We will be working for SEMARNAT - Secretario de Medio Ambiente y Recursos Naturales - a federal environmental agency, in their state office in the city. Acronyms in Mexico are usually a little bit long like this. In the US, we would probably shorten the name to SMARN; in Mexico, the Environmental Protection Agency (EPA) would be know as ENVPROTAGE, the National Park Service (NPS) would be called NATPARSER, and the National Football League (NFL) would be called An Exciting Version of Soccer In Which Points Are Actually Scored, or ANEXCVEROFSOCINWHIPOIAREACTSCOR. Just kidding Mexico!
The SEMARNAT office in Puebla. I'm not sure
why we advertise.
Ana will be working on environmental education projects related to climate change - they take it very seriously down here. I will be working on PET (Programa Empleo Temporal - Temporary Employment Porgram) projects in rural communities like reforestation, erosion control, and organic gardens. PET funding always increases during an election year for some reason, and elections are coming up so I will be busy. I will also be giving ecotecnias workshops in rural communities. Ecotecnias don't have an English translation, but they include things like solar stoves, rainwater harvesting like rain barrels, and greywater treatment systems like reed beds.
I will also be helping with some watershed planning in Valsequillo, a rural community outside of Puebla (soon to be well-within the sprawling monster) around a large man-made lake. Part of this project will include proposals for a new natural protected area, and all of the PET and ecotecnias projects are related to water because there 'just aint none no more.' The lake and its rivers are polluted, the water table is dropping, and although there is enough water in Puebla and Valsequillo for approximately 30,000 new homes, there are proposals to build 500,000 new homes.

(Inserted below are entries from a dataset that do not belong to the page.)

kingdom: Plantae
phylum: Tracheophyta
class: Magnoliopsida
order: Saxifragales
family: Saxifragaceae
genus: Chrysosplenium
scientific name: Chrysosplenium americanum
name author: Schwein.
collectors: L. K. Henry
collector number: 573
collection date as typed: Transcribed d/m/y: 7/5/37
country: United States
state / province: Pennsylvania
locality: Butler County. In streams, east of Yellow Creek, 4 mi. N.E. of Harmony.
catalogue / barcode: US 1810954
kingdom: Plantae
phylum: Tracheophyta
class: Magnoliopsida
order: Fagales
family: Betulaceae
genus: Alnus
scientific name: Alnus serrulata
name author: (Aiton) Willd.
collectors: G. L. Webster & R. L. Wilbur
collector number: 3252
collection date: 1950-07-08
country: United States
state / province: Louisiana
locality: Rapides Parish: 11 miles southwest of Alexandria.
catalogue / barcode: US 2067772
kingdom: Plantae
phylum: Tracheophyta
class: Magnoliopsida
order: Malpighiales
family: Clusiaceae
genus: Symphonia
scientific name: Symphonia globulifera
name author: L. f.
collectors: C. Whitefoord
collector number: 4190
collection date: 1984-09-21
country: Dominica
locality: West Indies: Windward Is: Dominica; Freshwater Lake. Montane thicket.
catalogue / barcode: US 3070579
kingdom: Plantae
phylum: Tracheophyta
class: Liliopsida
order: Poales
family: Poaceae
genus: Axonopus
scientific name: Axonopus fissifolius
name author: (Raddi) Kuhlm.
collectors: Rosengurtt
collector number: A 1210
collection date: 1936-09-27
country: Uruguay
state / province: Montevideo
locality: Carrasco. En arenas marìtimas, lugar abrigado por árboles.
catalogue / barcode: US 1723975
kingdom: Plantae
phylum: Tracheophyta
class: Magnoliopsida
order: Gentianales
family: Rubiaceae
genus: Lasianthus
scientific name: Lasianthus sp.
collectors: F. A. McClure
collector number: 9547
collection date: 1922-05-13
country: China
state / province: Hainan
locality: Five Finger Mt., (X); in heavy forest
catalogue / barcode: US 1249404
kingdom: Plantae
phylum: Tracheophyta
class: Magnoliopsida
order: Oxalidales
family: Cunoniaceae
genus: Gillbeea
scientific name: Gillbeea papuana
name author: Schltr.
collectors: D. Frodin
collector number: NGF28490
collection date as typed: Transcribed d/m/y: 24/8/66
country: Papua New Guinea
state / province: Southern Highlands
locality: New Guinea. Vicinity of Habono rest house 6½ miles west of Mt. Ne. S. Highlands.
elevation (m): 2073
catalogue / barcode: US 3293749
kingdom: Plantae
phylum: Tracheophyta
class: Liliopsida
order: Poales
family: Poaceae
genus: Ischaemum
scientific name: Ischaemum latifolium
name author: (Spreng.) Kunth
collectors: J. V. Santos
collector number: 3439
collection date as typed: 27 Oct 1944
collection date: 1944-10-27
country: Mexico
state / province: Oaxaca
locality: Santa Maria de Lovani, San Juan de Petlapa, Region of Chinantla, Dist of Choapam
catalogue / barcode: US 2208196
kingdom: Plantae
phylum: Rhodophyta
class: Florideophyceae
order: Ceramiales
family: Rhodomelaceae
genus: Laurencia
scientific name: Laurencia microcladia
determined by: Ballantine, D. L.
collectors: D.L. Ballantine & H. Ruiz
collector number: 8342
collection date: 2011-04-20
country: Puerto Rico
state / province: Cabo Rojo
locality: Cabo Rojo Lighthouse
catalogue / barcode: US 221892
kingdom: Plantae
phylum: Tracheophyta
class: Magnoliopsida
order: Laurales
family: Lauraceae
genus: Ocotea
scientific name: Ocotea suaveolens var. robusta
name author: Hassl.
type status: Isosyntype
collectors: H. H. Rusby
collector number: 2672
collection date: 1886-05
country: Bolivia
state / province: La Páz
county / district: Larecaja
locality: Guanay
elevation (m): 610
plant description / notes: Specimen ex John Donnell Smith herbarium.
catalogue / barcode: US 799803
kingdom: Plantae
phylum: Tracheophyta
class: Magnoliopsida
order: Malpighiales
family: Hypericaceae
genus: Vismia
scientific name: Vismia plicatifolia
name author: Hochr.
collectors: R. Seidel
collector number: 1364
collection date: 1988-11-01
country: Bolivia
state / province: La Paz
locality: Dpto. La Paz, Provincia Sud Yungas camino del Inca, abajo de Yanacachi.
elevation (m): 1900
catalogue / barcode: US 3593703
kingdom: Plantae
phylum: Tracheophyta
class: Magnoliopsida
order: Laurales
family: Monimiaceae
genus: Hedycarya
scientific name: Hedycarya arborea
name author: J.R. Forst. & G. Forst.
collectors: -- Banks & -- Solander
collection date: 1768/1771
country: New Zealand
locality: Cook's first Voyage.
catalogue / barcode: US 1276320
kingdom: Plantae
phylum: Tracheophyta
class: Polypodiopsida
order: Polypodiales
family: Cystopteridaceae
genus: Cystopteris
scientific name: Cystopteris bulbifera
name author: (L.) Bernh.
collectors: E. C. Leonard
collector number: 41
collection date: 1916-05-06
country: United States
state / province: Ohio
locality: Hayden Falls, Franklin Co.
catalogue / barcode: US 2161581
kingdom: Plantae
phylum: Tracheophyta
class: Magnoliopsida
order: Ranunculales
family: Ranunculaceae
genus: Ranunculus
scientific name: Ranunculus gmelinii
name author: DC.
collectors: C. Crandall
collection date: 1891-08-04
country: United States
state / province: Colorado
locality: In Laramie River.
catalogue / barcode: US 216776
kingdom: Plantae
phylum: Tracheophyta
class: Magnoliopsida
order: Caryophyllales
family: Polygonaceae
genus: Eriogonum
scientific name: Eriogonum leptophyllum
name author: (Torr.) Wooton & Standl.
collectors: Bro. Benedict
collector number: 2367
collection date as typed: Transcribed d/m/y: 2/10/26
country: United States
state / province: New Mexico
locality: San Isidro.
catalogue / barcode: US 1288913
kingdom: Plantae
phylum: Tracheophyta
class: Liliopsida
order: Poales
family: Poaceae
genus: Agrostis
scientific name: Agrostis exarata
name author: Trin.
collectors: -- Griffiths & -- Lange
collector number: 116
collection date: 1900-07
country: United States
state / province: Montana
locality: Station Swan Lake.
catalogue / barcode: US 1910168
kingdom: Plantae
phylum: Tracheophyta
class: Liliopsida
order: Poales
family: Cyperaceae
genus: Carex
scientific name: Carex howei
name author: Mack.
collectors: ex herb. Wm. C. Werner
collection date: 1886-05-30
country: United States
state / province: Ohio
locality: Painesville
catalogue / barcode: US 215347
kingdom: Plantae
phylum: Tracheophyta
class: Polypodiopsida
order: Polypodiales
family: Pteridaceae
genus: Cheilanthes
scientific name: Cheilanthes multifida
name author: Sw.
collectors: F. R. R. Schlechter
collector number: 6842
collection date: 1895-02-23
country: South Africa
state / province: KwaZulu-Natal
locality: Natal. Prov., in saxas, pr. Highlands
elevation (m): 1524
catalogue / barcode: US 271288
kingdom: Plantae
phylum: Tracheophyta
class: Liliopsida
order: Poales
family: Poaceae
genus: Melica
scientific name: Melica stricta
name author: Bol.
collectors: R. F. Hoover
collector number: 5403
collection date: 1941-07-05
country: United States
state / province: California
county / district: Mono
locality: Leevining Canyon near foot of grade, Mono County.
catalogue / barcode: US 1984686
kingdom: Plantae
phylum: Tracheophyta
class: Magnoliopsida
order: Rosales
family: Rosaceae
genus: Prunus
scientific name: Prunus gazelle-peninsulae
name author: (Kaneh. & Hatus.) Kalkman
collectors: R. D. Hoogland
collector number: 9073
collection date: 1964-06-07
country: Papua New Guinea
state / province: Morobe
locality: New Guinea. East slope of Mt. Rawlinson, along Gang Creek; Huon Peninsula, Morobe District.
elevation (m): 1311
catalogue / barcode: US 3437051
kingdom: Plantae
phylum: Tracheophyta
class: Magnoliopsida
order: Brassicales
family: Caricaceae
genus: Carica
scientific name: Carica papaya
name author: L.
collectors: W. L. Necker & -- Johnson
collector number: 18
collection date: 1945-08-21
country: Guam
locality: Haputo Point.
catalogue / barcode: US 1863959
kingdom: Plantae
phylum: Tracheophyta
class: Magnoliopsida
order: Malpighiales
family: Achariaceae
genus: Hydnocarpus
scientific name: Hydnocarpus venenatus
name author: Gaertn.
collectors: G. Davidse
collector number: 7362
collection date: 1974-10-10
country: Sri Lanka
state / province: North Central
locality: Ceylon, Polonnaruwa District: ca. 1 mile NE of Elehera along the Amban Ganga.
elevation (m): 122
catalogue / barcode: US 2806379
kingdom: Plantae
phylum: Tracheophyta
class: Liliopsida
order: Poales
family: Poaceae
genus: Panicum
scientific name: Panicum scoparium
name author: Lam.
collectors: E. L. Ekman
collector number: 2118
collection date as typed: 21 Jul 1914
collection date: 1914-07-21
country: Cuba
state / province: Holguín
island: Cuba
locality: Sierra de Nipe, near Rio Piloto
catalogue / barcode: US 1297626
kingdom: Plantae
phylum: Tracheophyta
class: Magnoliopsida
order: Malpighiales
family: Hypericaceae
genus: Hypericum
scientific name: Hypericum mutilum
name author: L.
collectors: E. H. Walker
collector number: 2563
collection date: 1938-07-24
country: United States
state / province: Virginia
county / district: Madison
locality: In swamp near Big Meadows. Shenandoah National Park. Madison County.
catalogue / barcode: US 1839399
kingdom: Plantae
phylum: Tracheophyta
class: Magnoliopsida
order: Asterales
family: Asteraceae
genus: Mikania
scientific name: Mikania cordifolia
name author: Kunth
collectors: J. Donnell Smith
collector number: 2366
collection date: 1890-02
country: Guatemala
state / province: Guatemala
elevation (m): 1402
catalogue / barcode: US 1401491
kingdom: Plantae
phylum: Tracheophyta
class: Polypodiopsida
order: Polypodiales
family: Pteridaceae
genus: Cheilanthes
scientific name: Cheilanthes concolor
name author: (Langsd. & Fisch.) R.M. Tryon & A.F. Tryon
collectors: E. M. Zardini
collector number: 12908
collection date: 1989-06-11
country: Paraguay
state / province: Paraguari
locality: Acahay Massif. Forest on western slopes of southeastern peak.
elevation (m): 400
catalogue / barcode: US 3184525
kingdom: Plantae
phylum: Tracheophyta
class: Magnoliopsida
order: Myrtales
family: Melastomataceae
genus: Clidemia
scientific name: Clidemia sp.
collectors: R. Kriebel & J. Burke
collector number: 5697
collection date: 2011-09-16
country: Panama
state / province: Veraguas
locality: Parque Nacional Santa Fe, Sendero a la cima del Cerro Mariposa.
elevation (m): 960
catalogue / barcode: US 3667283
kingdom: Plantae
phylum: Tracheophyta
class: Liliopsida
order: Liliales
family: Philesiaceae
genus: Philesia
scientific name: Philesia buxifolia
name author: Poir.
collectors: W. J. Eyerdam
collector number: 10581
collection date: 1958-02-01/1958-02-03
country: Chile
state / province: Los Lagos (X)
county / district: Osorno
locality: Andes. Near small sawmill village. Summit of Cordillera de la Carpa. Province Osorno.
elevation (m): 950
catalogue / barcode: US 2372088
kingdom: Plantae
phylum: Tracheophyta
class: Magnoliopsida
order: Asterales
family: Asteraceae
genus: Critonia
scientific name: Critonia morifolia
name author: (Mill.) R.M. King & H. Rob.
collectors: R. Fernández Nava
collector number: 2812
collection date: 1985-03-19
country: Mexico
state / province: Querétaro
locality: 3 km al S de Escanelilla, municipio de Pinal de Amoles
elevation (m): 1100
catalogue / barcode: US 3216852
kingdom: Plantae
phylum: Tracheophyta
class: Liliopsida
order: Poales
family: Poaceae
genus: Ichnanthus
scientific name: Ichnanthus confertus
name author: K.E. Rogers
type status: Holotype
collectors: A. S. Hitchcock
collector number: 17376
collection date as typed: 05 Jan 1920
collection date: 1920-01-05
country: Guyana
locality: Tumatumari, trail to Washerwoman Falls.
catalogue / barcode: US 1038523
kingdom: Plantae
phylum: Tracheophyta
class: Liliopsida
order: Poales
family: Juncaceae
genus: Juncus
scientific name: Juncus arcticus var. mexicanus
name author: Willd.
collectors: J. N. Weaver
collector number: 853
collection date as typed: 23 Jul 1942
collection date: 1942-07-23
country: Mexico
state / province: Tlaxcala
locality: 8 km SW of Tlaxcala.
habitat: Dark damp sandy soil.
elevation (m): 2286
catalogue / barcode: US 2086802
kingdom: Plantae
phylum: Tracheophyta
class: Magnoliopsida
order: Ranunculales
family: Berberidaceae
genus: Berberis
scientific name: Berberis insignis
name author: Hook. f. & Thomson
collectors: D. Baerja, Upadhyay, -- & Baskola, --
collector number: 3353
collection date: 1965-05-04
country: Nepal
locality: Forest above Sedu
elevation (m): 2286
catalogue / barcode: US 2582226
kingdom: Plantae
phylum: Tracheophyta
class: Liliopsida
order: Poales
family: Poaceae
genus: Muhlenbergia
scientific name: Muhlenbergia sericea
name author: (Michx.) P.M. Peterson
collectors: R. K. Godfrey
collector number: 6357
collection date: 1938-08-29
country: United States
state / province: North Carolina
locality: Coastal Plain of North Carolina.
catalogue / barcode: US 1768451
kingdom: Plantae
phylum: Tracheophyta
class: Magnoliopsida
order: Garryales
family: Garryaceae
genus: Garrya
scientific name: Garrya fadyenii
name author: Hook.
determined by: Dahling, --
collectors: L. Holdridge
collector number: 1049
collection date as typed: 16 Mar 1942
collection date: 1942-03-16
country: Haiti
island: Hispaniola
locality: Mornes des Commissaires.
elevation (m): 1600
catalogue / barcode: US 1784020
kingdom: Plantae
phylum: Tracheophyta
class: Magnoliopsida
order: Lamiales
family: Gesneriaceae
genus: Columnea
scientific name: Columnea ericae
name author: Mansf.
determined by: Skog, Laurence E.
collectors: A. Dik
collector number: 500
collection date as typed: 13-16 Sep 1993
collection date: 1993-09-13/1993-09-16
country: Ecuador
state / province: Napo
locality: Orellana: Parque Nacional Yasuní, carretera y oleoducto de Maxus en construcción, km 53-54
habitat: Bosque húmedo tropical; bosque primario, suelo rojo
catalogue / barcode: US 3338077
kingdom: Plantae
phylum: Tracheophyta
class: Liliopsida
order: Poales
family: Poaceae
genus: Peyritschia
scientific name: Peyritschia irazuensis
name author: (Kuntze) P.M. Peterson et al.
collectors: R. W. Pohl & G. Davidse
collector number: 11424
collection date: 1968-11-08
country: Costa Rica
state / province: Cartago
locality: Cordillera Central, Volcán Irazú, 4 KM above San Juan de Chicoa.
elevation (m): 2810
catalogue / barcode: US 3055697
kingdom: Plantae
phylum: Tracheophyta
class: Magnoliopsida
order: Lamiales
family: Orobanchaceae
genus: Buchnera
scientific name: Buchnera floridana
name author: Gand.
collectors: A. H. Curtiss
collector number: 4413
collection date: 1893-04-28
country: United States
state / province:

But the people at the office are nice. They seem to want us there and need our help. We will be working with two biologists, an architect, and an engineer. In Mexico, professionals are called by their degree title, like doctors are in the US. For example, biologists are called Biologo, architects are called Arcitecto, and Engineers are called Ingeniero. If you have a bachelors degree, you are called Licenciaturo, and with a masters you are called Maestro. I would like to be called Maestro Planificador Urbano Jajean, or "Master Urban Planner with an Interest in the Conservation of Nature" -MUPINTCONNAT Jajean for short.